SYDNEY — Forty people gathered at the Maritime Union of Australia (MUA) offices to hear a reports from unionists recently returned from the Alyawarr people's walk-off in the Northern Territory, where they participated in building a house in protest against the NT intervention.
The forum was hosted by the Stop the Intervention Collective, Sydney; the MUA; the Construction Forestry Mining Energy Union (CFMEU) and the Liquor Hospitality and Miscellaneous Workers Union (LHMU).
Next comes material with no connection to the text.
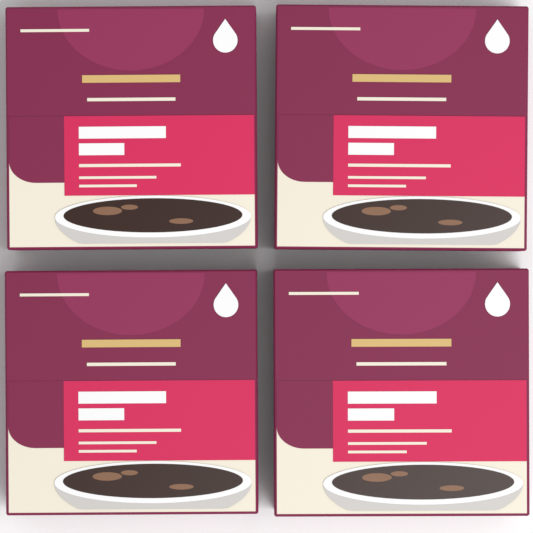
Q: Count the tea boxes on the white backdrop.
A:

Liz Barrett from the LHMU described the fortnight she spent at the camp and some of the appalling conditions at Ampilatwatja that led to the people walking out — including poor housing, leaking sewage, and offensive government signage banning alcohol and pornography (Ampilatwatja was always a dry community).
Paul McAleer from the MUA and Rebel Hanlon from the CFMEU focussed on the need for the union movement to get involved in the struggle for Aboriginal rights, and especially the campaign against the NT intervention.
Hanlon drew the link between that campaign and workers' campaigns, telling the audience that in Ampilatwatja, Aboriginal people on unemployment benefits are being made to work for their payments — and then having half the payment "quarantined" and delivered in the form of a Basics Card. These cards, one of the many paternalistic aspects of the intervention, can only be used at certain stores, and only on certain things.